The night time setting might have been a bit rough for Master Chief, but each ODST comes equipped with a visor capable of night-vision like clarity, that also outlines key targets—enemies, teammates, ammo, etc. And here, the night-vision is needed, as enemies not only jump from drop-ships, but emerge from adjacent hallways as well with the sound of an alarm, randomly. Making things only tougher was the “Tilt” skull which requires plasma weapons to kill shielded enemies, rendering your bullets in your default weapons nearly useless.

Ultimately, Firefight expands on the cooperative gaming Bungie offered us in Halo 3, but they've also tuned it into a mode that is less like a cheap tack-on trying to piggyback off of core gameplay. However, Firefight isn't the only multiplayer action you get from the release of ODST. Packed in a second disc comes all of the previously released downloadable maps, as well as three that mark the end of Halo 3's DLC: Heretic, Citadel and Longshore. This final set of maps show just how tuned into their community Bungie is, as they aim to fulfill some of the over-arching wishes from cacophonous feedback. 

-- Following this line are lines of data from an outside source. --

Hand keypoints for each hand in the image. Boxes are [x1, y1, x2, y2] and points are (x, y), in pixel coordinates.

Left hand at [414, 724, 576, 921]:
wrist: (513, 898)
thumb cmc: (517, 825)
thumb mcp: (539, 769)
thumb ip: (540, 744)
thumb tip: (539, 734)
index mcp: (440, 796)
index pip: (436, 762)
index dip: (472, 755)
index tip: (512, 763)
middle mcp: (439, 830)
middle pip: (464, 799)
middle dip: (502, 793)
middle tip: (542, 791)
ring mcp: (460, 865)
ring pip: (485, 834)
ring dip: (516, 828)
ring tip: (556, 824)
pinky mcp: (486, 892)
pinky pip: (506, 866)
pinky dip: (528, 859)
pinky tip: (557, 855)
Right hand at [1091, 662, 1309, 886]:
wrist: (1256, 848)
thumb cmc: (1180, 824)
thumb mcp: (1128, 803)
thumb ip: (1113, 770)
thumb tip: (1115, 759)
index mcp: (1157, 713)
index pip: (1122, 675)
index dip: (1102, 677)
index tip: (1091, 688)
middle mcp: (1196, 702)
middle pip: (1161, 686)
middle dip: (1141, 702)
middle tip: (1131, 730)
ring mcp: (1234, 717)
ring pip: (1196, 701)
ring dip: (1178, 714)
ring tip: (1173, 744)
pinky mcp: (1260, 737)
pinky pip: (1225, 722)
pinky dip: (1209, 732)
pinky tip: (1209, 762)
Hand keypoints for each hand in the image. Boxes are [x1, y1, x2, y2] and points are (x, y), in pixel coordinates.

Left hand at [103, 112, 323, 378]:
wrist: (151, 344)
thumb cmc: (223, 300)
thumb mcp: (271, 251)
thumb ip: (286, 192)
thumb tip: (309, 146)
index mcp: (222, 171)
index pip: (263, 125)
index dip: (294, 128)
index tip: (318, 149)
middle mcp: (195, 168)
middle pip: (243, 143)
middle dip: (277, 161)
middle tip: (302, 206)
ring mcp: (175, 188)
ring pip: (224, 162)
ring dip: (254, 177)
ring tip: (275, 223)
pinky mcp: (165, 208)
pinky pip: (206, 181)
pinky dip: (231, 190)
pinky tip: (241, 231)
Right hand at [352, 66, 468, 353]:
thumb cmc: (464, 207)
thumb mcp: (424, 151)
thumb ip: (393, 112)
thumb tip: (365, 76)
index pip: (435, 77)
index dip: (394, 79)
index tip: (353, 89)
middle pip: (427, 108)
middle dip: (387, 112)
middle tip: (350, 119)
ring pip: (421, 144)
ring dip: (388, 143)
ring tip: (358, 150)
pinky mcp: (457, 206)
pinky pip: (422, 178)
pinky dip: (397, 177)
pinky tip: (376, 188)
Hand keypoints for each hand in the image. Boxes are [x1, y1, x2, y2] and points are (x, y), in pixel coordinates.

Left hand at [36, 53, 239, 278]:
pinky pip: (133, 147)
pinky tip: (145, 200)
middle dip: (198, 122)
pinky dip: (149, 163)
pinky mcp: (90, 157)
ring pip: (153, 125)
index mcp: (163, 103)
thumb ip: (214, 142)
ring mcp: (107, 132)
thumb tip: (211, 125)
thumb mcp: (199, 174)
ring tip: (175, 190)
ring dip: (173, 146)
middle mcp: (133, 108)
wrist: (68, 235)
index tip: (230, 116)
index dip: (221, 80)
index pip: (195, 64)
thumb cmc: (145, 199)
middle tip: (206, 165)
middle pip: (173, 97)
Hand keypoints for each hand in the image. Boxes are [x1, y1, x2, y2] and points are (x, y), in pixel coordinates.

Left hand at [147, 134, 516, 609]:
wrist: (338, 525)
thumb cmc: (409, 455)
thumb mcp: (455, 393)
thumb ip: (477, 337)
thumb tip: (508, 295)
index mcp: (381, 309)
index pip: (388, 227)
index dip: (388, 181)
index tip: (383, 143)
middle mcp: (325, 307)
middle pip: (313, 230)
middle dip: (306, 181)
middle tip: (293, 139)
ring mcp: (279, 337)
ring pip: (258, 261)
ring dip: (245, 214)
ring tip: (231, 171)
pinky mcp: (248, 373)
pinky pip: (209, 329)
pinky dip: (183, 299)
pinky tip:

Not only do the maps offer rounded out match sizes, with a pair of smaller arenas, but they also mark the opportunity for players to unlock the much coveted Recon armor. No longer will players have to petition Bungie for the highly prized armor; they put the power in the players' hands by having to complete seven difficult achievements (yet to be announced).

However cool new armor and 750 new Achievement points may be, it's the maps themselves that are a great treat in the collection. First off is Heretic. For any Halo fan, all you really need to know is Heretic is Midship reborn, with an impressive new skybox showing off a Covenant armada. For those that don't posses the knowledge of muscle memory of Halo 2, know that Heretic offers a small, symmetrical, two-level arena taking place in a single room with a hovering platform. The map still plays well for free-for-all or small-team matches, such as King of the Hill.

Citadel departs from the Covenant theme and sets players in a Forerunner arena borrowed from Halo 3's campaign—albeit heavily modified for Matchmaking. Similar to Heretic, Citadel is a symmetrical, two-level map with a platform structure dividing two base areas. Light flooding in from above details one base from the other, and it's entirely possible to invade an opponent with a skillful jump across the platform. Here, more medium-sized games fill up the space a bit better, but we found that games of free-for-all Oddball with six players or Rockets played well with the level's open setting; yet, hard corners and pillars offered enough protection within and below bases to escape pursuit.

Finally, there's Longshore: a rundown port fish-packing facility. As an asymmetrical, larger map it caters well to big teams and games of single-objective matches. There is a definite one-sidedness to its design that allows for a practiced team to protect a single flag, but multiple paths of entry and an arena big enough for a ghost and tight sniping allows for smart offense to take the win. Also, a retractable sky-bridge above the defenders' base can be activated from within it, making for a point of aerial assault. Aesthetically, it's one of the better looking maps in the set as a giant Marine aircraft carrier is silhouetted off in the sea with visible Pelican's lining its deck.

All in all, ODST seems to living up to its claim of not being a simple expansion—the expansion is only half of the package—but a response to Halo's fan base, and a continued tradition to make the familiar addictive.